- [EXCERPT PROVIDED]:
((

By Stephen Bland (TMFPyad)
August 17, 2001

As a final chapter in this short series on common fundamental ratios, I have a couple more to look at this week. Like the Price/Sales I commented upon last week, these are not ones to which I personally pay much attention but there are many people who are interested in them.

Firstly the PEG, namely the Price/Earnings/Growth ratio. This is the forecast P/E divided by the expected growth rate in earnings per share. Some may query the point of this ratio. Well, the P/E is probably the most popular fundamental share measure of all, both for value investors and many other approaches. Two weeks ago I showed the ten lowest P/Es in the FTSE 350 index. Now if you can find a share with low P/E and also a good forecast growth in earnings per share (EPS), then you have the best of both worlds, and this combination is highly desirable for successful value investing. In fact these two features are important to my own particular way of playing value, though I wouldn't necessarily combine them in the PEG.

Here are the ten lowest PEGs in the FTSE 350:

Company                               PEG ratio
Enterprise Inns (LSE: ETI)                 0.36
Persimmon (LSE: PSN)                       0.36
Wilson Connolly (LSE: WSNC)                0.36
Taylor Woodrow (LSE: TWOD)                 0.42
Bovis Homes (LSE: BVS)                     0.50
Royal Bank of Scotland (LSE: RBOS)         0.52
IQE (LSE: IQE)                             0.53
Berkeley Group (LSE: BKL)                  0.60
Aberdeen Asset Management (LSE: ADN)       0.61
Go-Ahead Group (LSE: GOG)                  0.61

Note the rather strange mix of companies. The five housebuilders are not unexpected in view of the fact that my lowest P/E list of two weeks ago was, quite remarkably, all housebuilders except one. But these apart, the remainder comprise a rather weird collection of businesses with no discernible pattern.

Don't forget that these PEGs are derived from analysts' earnings forecasts. They can, and sometimes do, go wrong.

Secondly, return on capital employed, or ROCE. Now this is one that I hardly ever consider at all though many do. It is not really much of an indicator of value at all, at least not on its own. The way to use it as a value player would be to locate those shares that have high ROCE, whilst being relatively low valued on other fundamental measures like P/E, yield or Price/Tangible Book. So you would be looking for shares making a good return on the capital employed in the business but where this good return is not appreciated by the market. Value players, remember, are looking for the unexpected, not for the normal.

Here are the ten highest ROCEs in the 350:

Company                               ROCE (%)
Capita Group (LSE: CPI)                    471
Cordiant Communications (LSE: CRI)         285
Capital Radio (LSE: CAP)                   221
WPP Group (LSE: WPP)                       196
EMI Group (LSE: EMI)                       172
DFS Furniture (LSE: DFS)                   161
Anite Group (LSE: AIE)                     152
Taylor & Francis (LSE: TFG)                124
Imperial Tobacco (LSE: IMT)                118
Sage Group (LSE: SGE)                      115

Now this list is essentially as expected. It includes a large number of companies whose business arises from media services. The reason that these show high ROCE is that they rely on people rather than investment in tangible assets to generate their sales. And people don't figure in the capital employed shown in a balance sheet. So I would have guessed that there would be ad agencies, software and media type businesses in there.

))

- [TASKS TO CARRY OUT]:
[1] Answer these from the article above on the PEG and ROCE ratios:
(a) How is the PEG ratio calculated?
(b) Which company tops the list of highest ROCEs, and with what figure?
(c) What reason is given for media services businesses showing high ROCE?
[2] Extend the article above on the PEG and ROCE ratios, picking up after its final sentence.

- [DATA]:
((

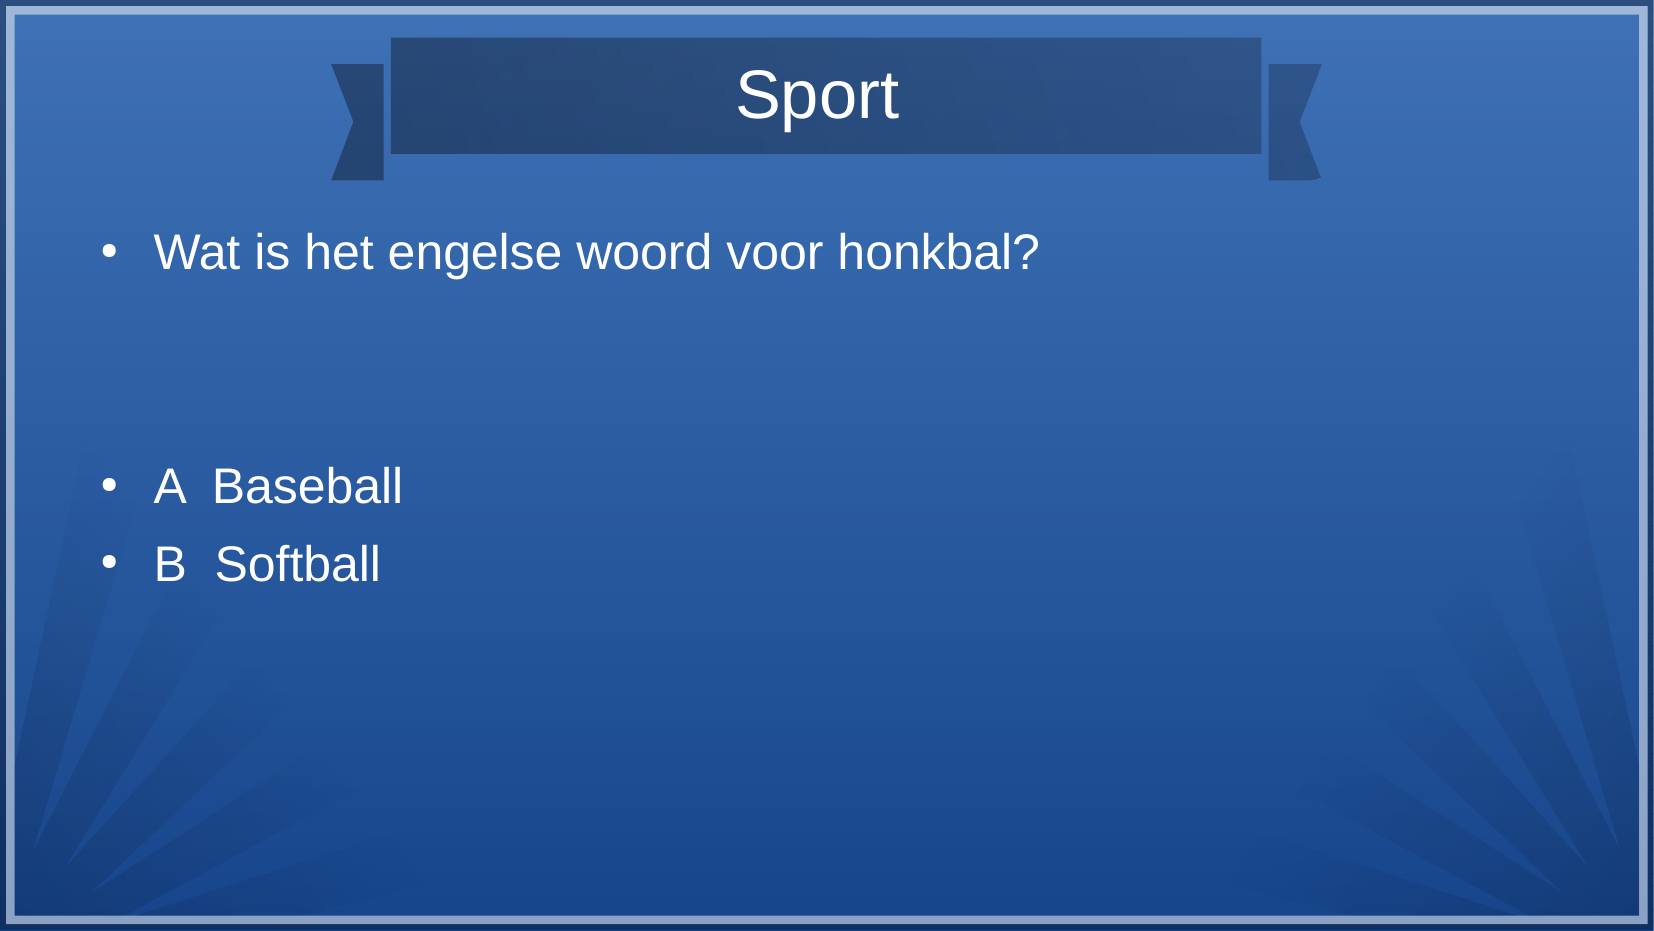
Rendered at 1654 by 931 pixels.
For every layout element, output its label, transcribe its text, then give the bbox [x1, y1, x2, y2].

title Sport [389, 35, 1264, 154]
list Wat is het engelse woord voor honkbal? A Baseball B Softball [82, 224, 1571, 848]
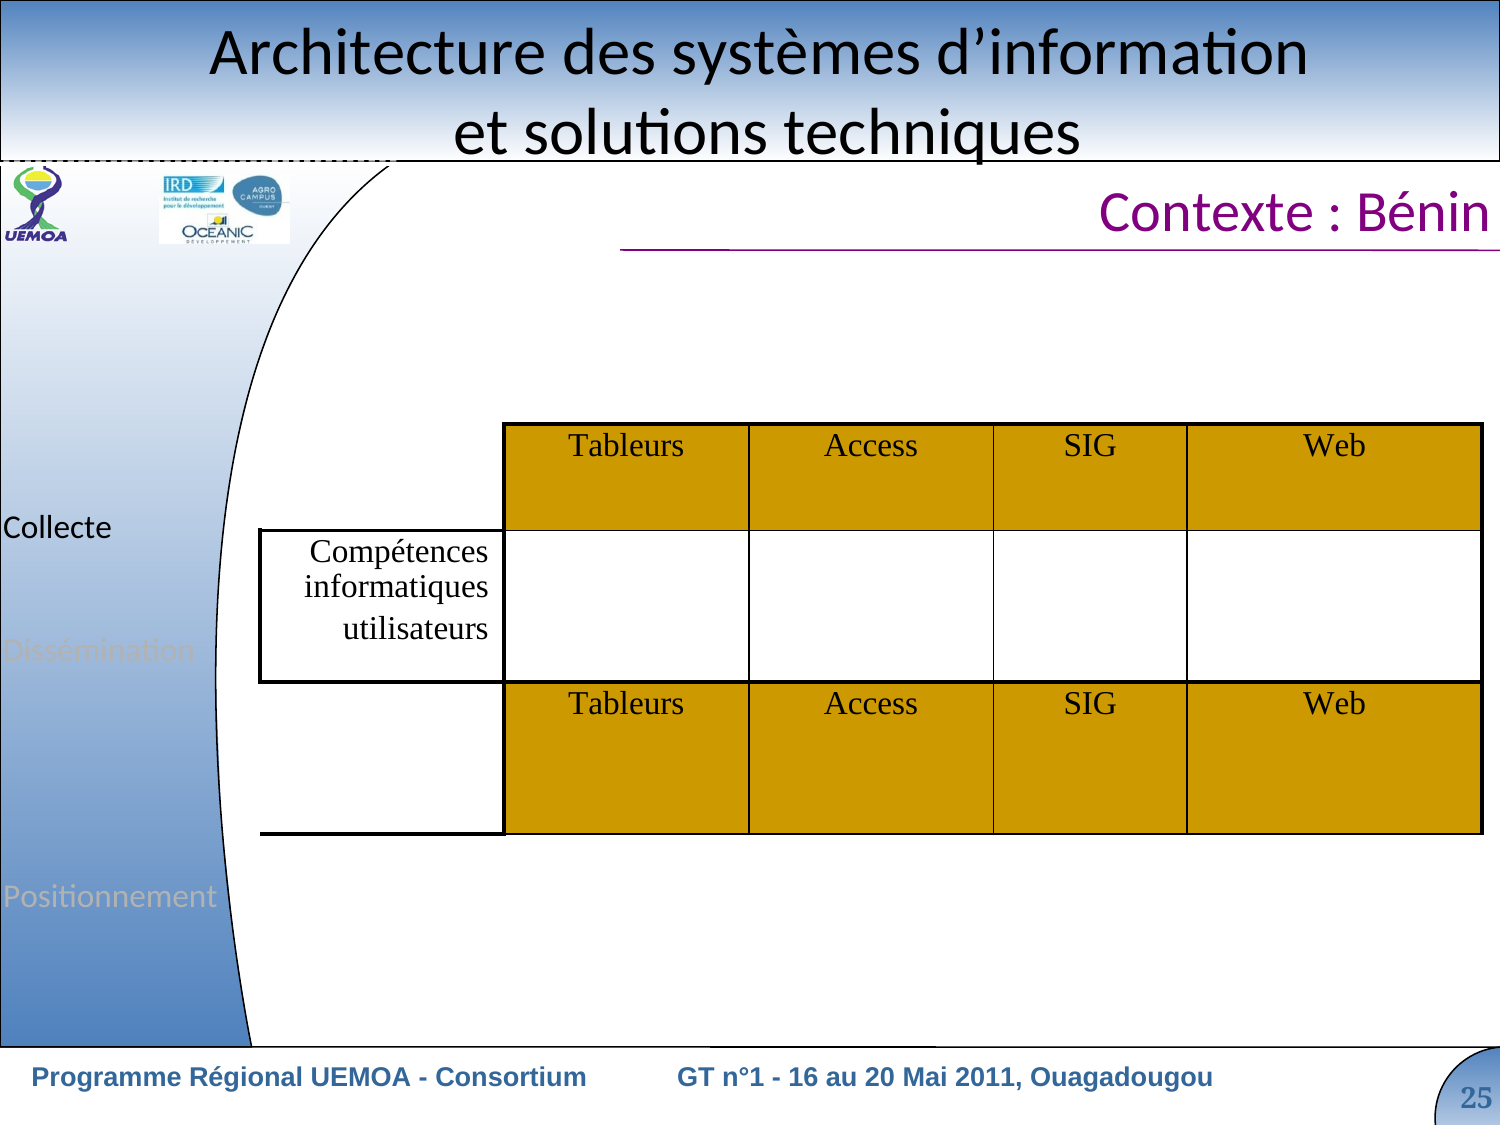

))

- [ANSWERS TO THE TASKS]:
[1]
(a) The forecast P/E is divided by the expected growth rate in earnings per share.
(b) Capita Group, with a ROCE of 471%.
(c) They rely on people rather than investment in tangible assets to generate their sales, and people don't figure in the capital employed shown in a balance sheet.

[2]
Note though the surprise entries, particularly Imperial Tobacco (LSE: IMT) for one. You would not assume that tobacco manufacturing, or any manufacturing at all, would be amongst the highest ROCEs.  Similarly DFS Furniture (LSE: DFS), a retailer, some may consider an unlikely candidate for this list. But retailers, profitable ones anyway, are not such strange entrants for a high ROCE list because most rent their properties which consequently do not show in a balance sheet.

Finally a look at what is really a technical analysis ratio, relative strength: the measure of how a share price has moved over a given period compared to the market. One of the things I like to see, but only very much as a secondary value indicator, is negative relative strength over a period, maybe a year or whatever. Relative weakness is a very minor point for me and the lack of it would definitely not put me off an otherwise attractive value play but if it is present then I like it. Every little helps but only if the share is talking my language in any case.

Here are the ten lowest RS shares over the last year in the 350:

Company                          Relative strength (%)
Baltimore Technologies (LSE: BLM)                -95.7
Bookham Technology (LSE: BHM)                    -94.1
Marconi (LSE: MONI)                              -92.4
Psion (LSE: PON)                                 -88.1
Trafficmaster (LSE: TFC)                         -85.9
COLT Telecom (LSE: CTM)                          -82.9
London Bridge Software (LSE: LNB)                -82.9
Energis (LSE: EGS)                               -78.7
Dimension Data (LSE: DDT)                        -76.3
Kingston Comms. (LSE: KCOM)                      -75.8

No prizes for guessing the common link amongst this load of wossname.

All of them, no doubt, one-time growth shares. I reckon that if there was a prize for the most ironic expression in the stock market, then "growth shares" has to win it by miles.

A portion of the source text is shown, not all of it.